Seven selected artists presented new work throughout The Substation’s expansive Melbourne gallery spaces in June-July 2014. The exhibition has since then been restaged in Warrnambool and Castlemaine, and will complete its tour of regional Victoria at the Cowwarr Art Space, a converted butter factory and renowned gallery in Gippsland.
This is the third year that the Cowwarr Art Space has hosted a Future Now exhibition. During the exhibition we will be offering an education program that presents a significant opportunity for our local students to explore, question and experience current contemporary art practise from recent VCA Honours graduates.
This particular tour enables the artists to continue developing their work and reshape the exhibition in response to each venue.
Each of the selected artists demonstrate an engagement with current themes in contemporary art. Using strategies as varied as humour, movement, narrative, and spatial intervention, these artists are each finding ways to approach the world through their own, sometimes fictionalised, interpretations of experience, space and systems.
Daniel Belfield’s recent work in video and installation manipulates logic to create alternative systems of time. Poetic and laced with humour, his works draw attention to our attempts to rationalise and index time while highlighting the inherent absurdities and inaccuracies of this process.
Working site-responsively, Sarah Duyshart navigates architectural boundaries with her kinetic ‘spatial drawings’ of string and pulley systems. Developed from sketches and sound field recordings, Duyshart’s installations describe and refer to hidden and inaccessible spaces.

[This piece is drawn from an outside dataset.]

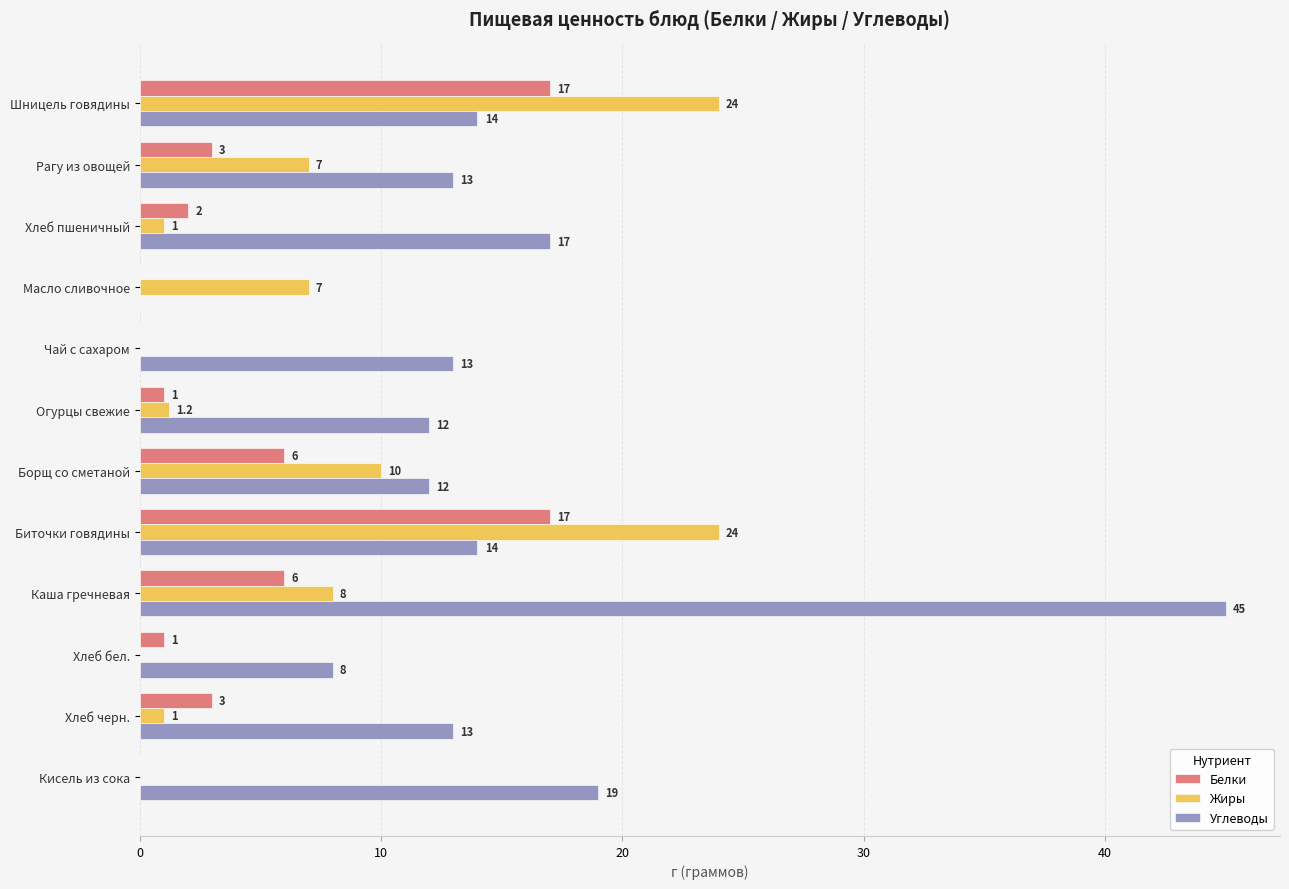

Which series changed the most between Хлеб пшеничный and Борщ со сметаной?

Жиры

Christina Hayes’s paintings reflect her work as a theatre designer and her ongoing collaborative practice with The Sisters Hayes. Family drama and shared histories relating to place and identity weave their way into Hayes’s large-scale paintings that involve storytelling, play-acting and dress-ups.
Recently seen in ACCA’s NEW14, Kenny Pittock’s work engages with contemporary Australian life and culture through humour and sentimentality. His observational practice includes drawing, sculpture, installation and video, and focuses on common sites of everyday experience.
Dan Peter Petersen works with text, kinetic sculpture and appropriated imagery. His installations group semiotic references that form a personal interpretation of information – idealised versions of familiar things that attempt to dissolve the anxiety of problematic concepts.
Alex Purchase constructs architectural spaces that create convincing portals into alternate realities within the gallery space. With reference to theatre, cinema and virtual reality, her work explores the psychological effects of our built environments and the construction of atmosphere, acknowledging the interplay between fantasy and reality.
Isabelle Sully’s practice relies on the notion of transformations and often explores the translation between visual and verbal language. Her work in Future Now emerges from the memory of a lost artwork that is remade and reconfigured to fit the different sites of the exhibition tour.